** Opening Text passage block **
Intent on the win, Henninger had charged at the challenge. “I started way too fast. It was so humid – I was sweaty, hot, and wet from mile two onwards. I was pretty jazzed and felt good until mile 35, then it was a shuffle toward the finish.” Henninger sensed this clockwise course was tougher as it involved more miles of climbing than the other version.

The race also includes a relay event, but the 50-miler tends to lure out a number of local runners like Doug Schunk, who got into running as a way to stay active and live a healthy lifestyle. “It helped me lose weight and become healthier compared to where I was a few years ago. I decided to take on the Mountainback because I could sleep in my own bed the night before. I’m not a fan of trails so running the roads around Rothrock was ideal, and with aid stations every 3-5 miles I didn’t have to carry a hydration pack.” Schunk also liked the interplay with the relay event. “It was nice to have relay teams drive past and cheer us on.”
** Closing Text passage block **
▶ _Tasks to carry out_
A: According to the race account, what did Doug Schunk say made him decide to take on the Mountainback?
B: Write the next few sentences of the race account, picking up after its final quoted line.
** Opening Information shown block **
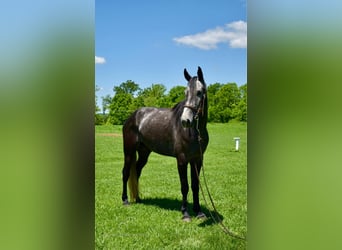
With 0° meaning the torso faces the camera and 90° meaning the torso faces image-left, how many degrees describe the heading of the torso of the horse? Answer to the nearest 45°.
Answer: approximately 315°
** Closing Information shown block **
▶ _Exercise answers_
A: He could sleep in his own bed the night before.

B:
Local runner David DeGroote has run the 50 miles counterclockwise before, but turning 60 this year he opted to cover 60 miles to raise funds for Parkinson’s research. He put in the first ten before the start. “Can’t sleep… can’t stop moving!” reported a smiling DeGroote afterward.

The Tussey mOUnTaiNBACK is always in October, but the race date migrates to a Sunday that isn’t on a home football weekend for nearby Penn State, and runners can find affordable lodging. Next year’s race will take place on October 27, 2019. Just for the hill of it!